URBANISME. La Ville de Paris, des bailleurs de la capitale et des promoteurs privés ont signé le 26 août 2019 une charte pour le développement de l'occupation temporaire. La municipalité ne veut plus voir d'espaces gelés dans l'attente d'un permis de construire.

C'est à la "Lingerie", coeur battant du site Saint-Vincent-de-Paul que la Ville de Paris a décidé de poser son pupitre. Ce lundi, élus, bailleurs sociaux et promoteurs privés se sont succédés pour signer une "charte en faveur du développement de l'occupation temporaire comme outil au service du territoire parisien".

 

Sévissant depuis 2015, le projet des Grands Voisins fondé sur l'occupation temporaire d'un ancien hôpital a permis la création de 600 places d'hébergement d'urgence, et ouvert ses portes à des associations, artisans et start-ups pour un loyer bien en dessous des prix du marché. Mais depuis un an, le projet s'étale sur une superficie plus réduite de 10.000 m2 contre les 20.000 octroyés lors de la première saison. Plateau urbain, Yes We Camp et Aurore qui animent ce projet laissent progressivement la place aux grues, avant de rendre définitivement les clés à l'été 2020.

 

"Nous devons avoir d'autres lieux sur lesquels rebondir dans l'avenir"

 

Abriter des activités, de l'emploi ou de l'hébergement social au sein d'un site entre le moment de son acquisition et la signature du permis de construire, c'est ce que cherche à développer la mairie de Paris. Une manière d'offrir de nouveaux lieux culturels et festifs, et de trouver quelques issues aux crises du mal-logement et du sans-abrisme.

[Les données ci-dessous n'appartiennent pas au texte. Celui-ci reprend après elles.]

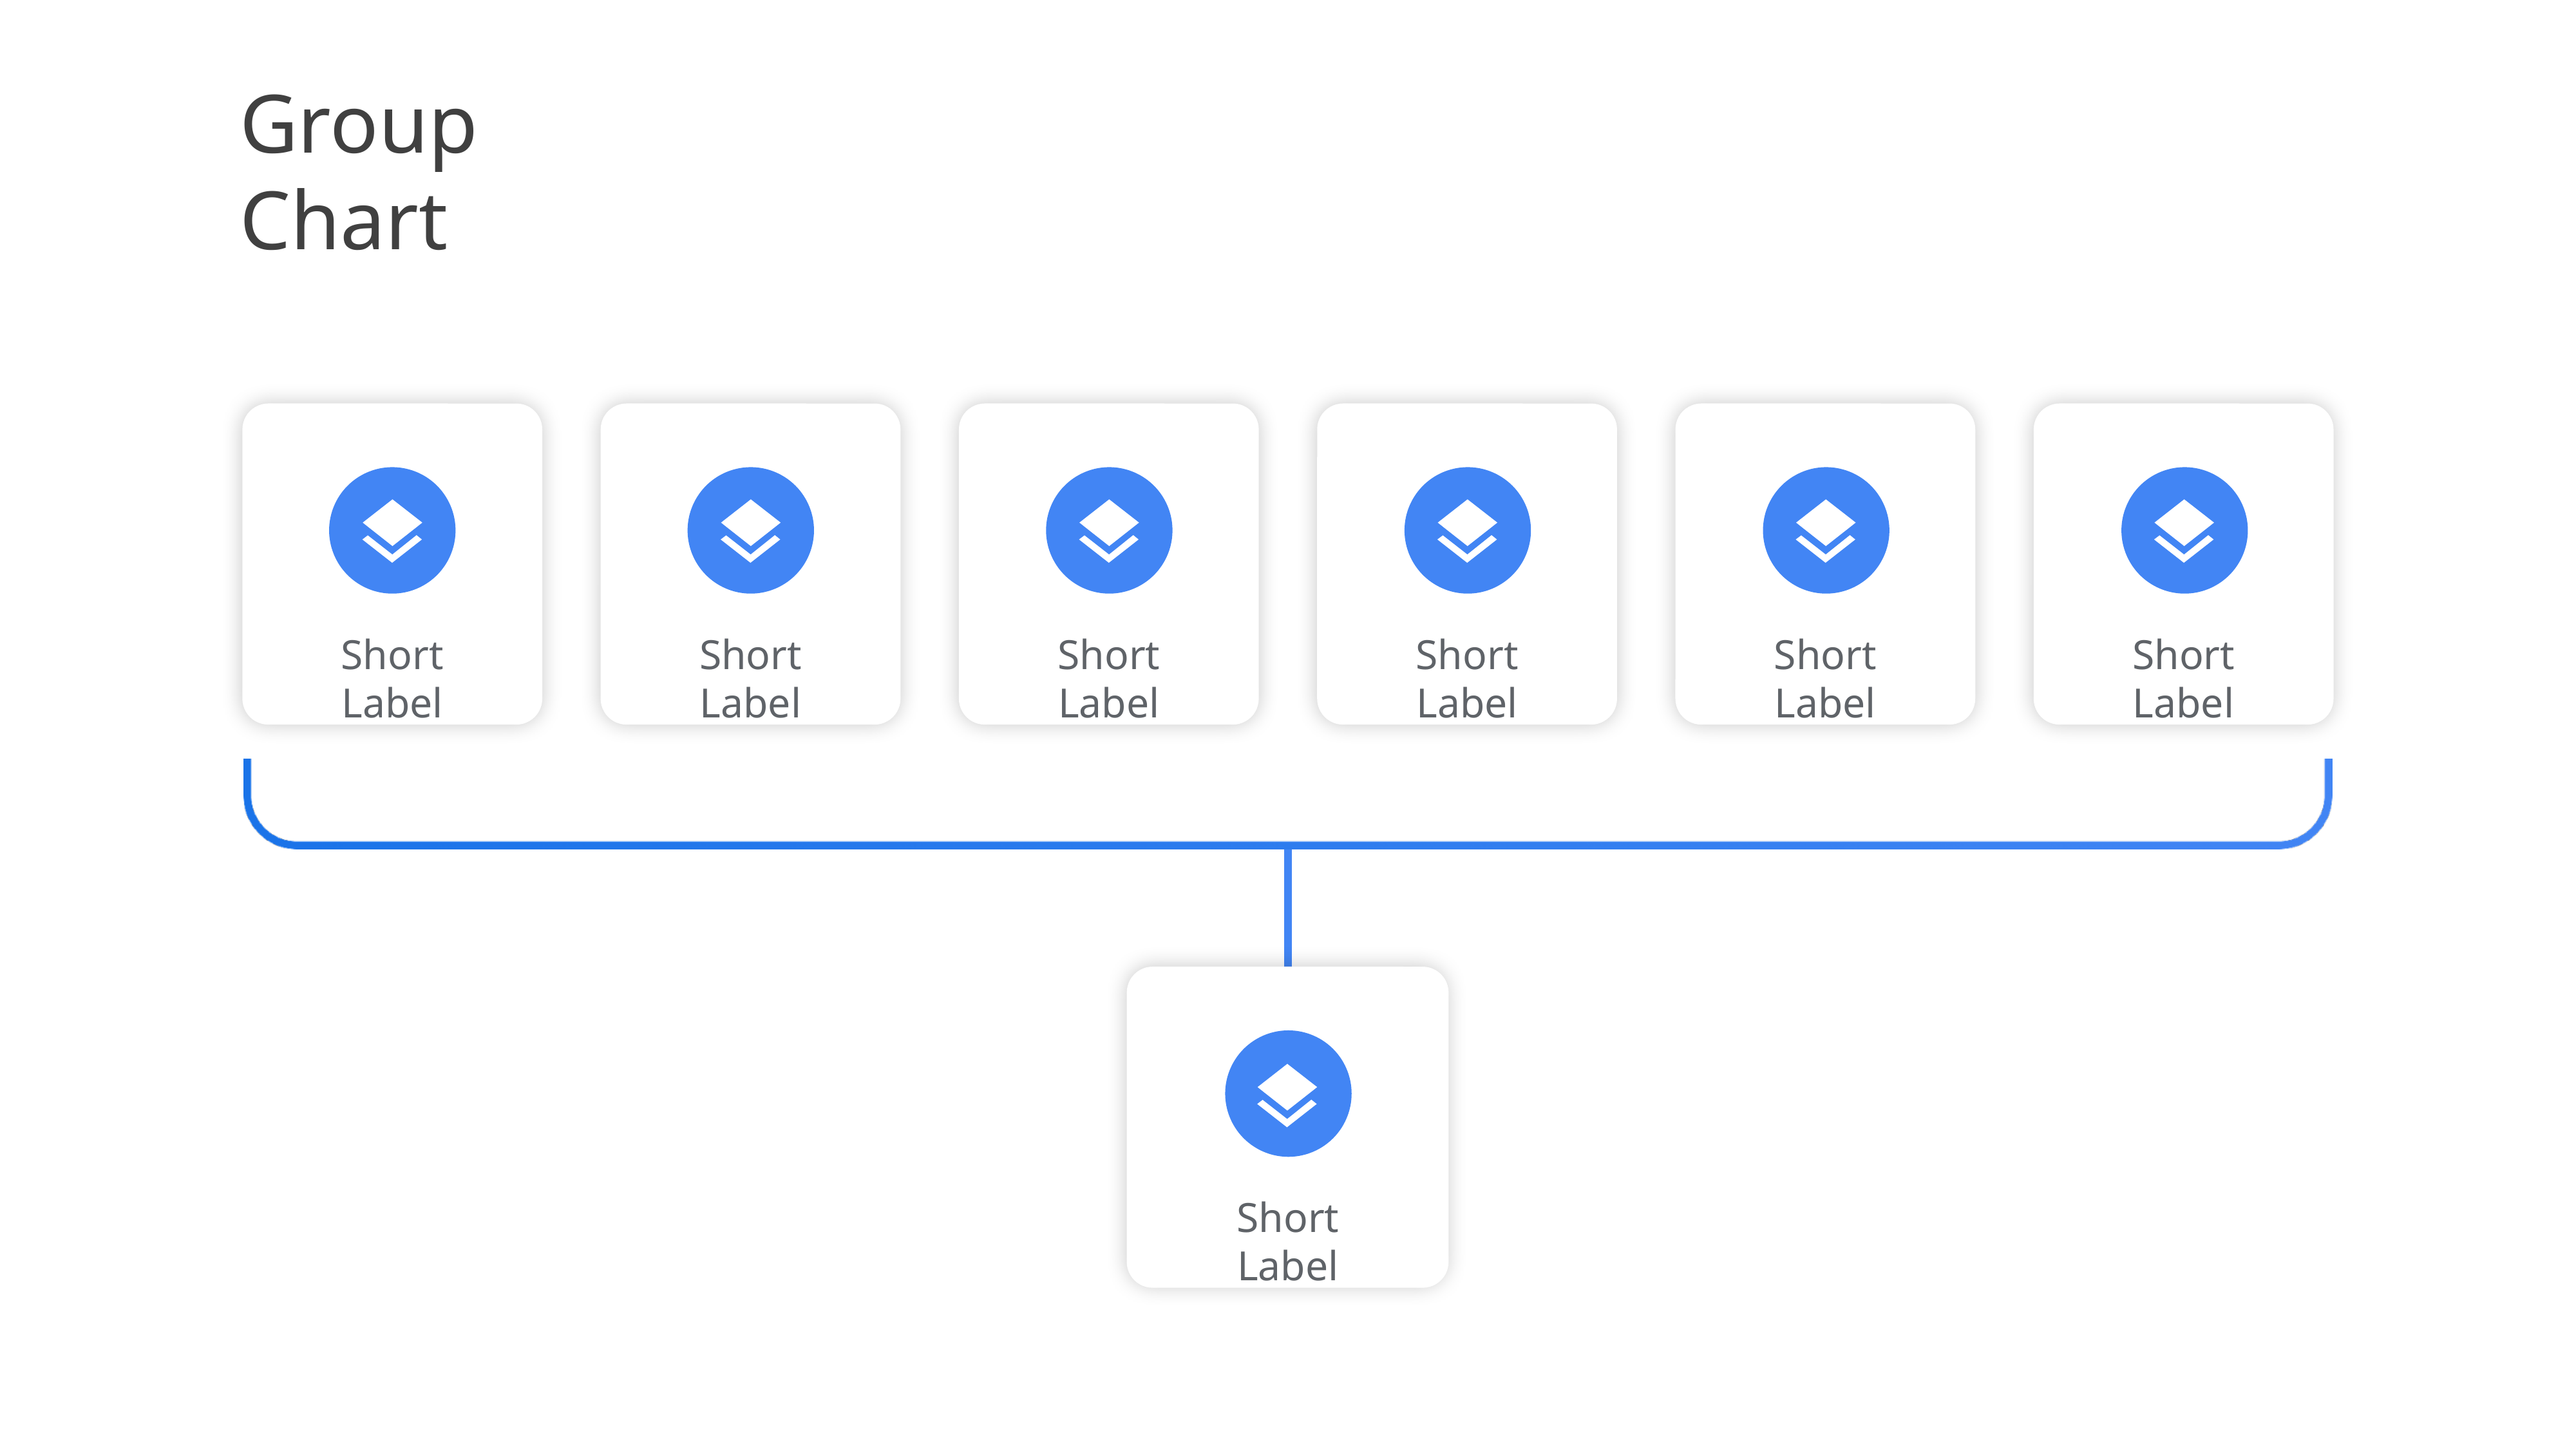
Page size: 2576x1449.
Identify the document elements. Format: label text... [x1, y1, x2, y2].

text_box HN [1284, 857, 1287, 953]
text_box [1437, 499, 1498, 546]
text_box [1257, 1063, 1318, 1111]
text_box [2154, 535, 2214, 563]
text_box [1317, 403, 1617, 725]
text_box [721, 535, 781, 563]
text_box [1437, 535, 1497, 563]
text_box [1079, 535, 1139, 563]
text_box [1404, 467, 1531, 594]
text_box Short Label [1185, 1192, 1391, 1244]
text_box [1126, 966, 1449, 1288]
text_box [1079, 499, 1139, 546]
text_box Short Label [1722, 629, 1928, 681]
text_box [329, 467, 456, 594]
text_box Short Label [648, 629, 854, 681]
text_box [2121, 467, 2248, 594]
text_box [2033, 403, 2334, 725]
text_box [1763, 467, 1889, 594]
text_box [687, 467, 814, 594]
text_box [242, 403, 543, 725]
text_box [600, 403, 901, 725]
text_box Short Label [1364, 629, 1570, 681]
text_box [1796, 499, 1856, 546]
text_box [363, 499, 422, 546]
text_box [1257, 1099, 1317, 1128]
text_box Short Label [2081, 629, 2287, 681]
text_box [958, 403, 1259, 725]
text_box Short Label [289, 629, 495, 681]
text_box Group Chart [240, 164, 697, 266]
text_box HN [1289, 857, 1292, 953]
text_box [1795, 535, 1855, 563]
picture [243, 759, 2333, 849]
text_box [1225, 1030, 1352, 1157]
text_box Short Label [1006, 629, 1212, 681]
text_box [721, 499, 781, 546]
text_box [362, 535, 422, 563]
text_box [2154, 499, 2214, 546]
text_box [1675, 403, 1976, 725]
text_box [1046, 467, 1173, 594]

Dans la charte présentée lundi, les signataires s'engagent à adapter les redevances aux moyens des différents occupants, de diversifier les activités et d'évaluer les projets d'occupation temporaire. En échange, les autorités publiques accélèrent les procédures d'autorisation d'ouverture de ces lieux au public.

 

Pour des acteurs associatifs à l'image d'Eric Pliez, président de l'association Aurore (hébergement, accompagnement et insertion des publics précaires), la page des Grands Voisins ne doit pas être une fin mais bien un début. "Nous savons partir quand on nous demande de partir, mais le temps nous est compté et nous devons trouver d'autres lieux sur lesquels rebondir dans l'avenir", avertit-il.

 

Pour les propriétaires, bailleurs sociaux ou promoteurs privés, le modèle serait "gagnant-gagnant", affirme Sophie Rosso, directrice des opérations chez Quartus à Batiactu. Pour des artistes ou acteurs associatifs, ces lieux apportent un nouveau souffle au Paris saturé, des places en hébergement d'urgence ou des locaux à un loyer modéré. Pour le promoteur privé, une occupation moyennant redevance reste toujours plus intéressante qu'un lieu fantôme où seul règne le bruit de pas d'un maître-chien.

 

Préfiguration des usages

 

Mais l'intérêt se trouve ailleurs, à entendre Sophie Rosso qui voit dans l'occupation temporaire un outil de "préfiguration des usages". En ouvrant les friches au public, celles-ci deviennent des laboratoires où puiser des idées pour le projet en dur, quand la mixité est devenu maître-mot des opérations résidentielles ou tertiaires.

 

Cela a tout de même un coût. Acquises par Quartus en 2016, l'ancienne orfèvrerie Christofle à Saint-Denis a été investie par des artistes, designers, architectes et urbanistes dans le cadre d'une occupation temporaire. Tout en instaurant des redevances individualisées en fonction des moyens des locataires, Quartus n'a pas toujours été à l'équilibre: "les locaux étaient en très mauvais état et beaucoup de travaux se sont avérés nécessaires", confie Sophie Rosso. Dans un lieu classé monument historique, le bâtiment le plus emblématique sert de lieu de tournage à la société de production Warner Bros, et constitue aujourd'hui la plus grosse source de revenus pour Quartus. D'autant que "l'idée n'est plus d'investir des lieux remarquables ou classés, mais également le tout-venant", prédit Sophie Rosso.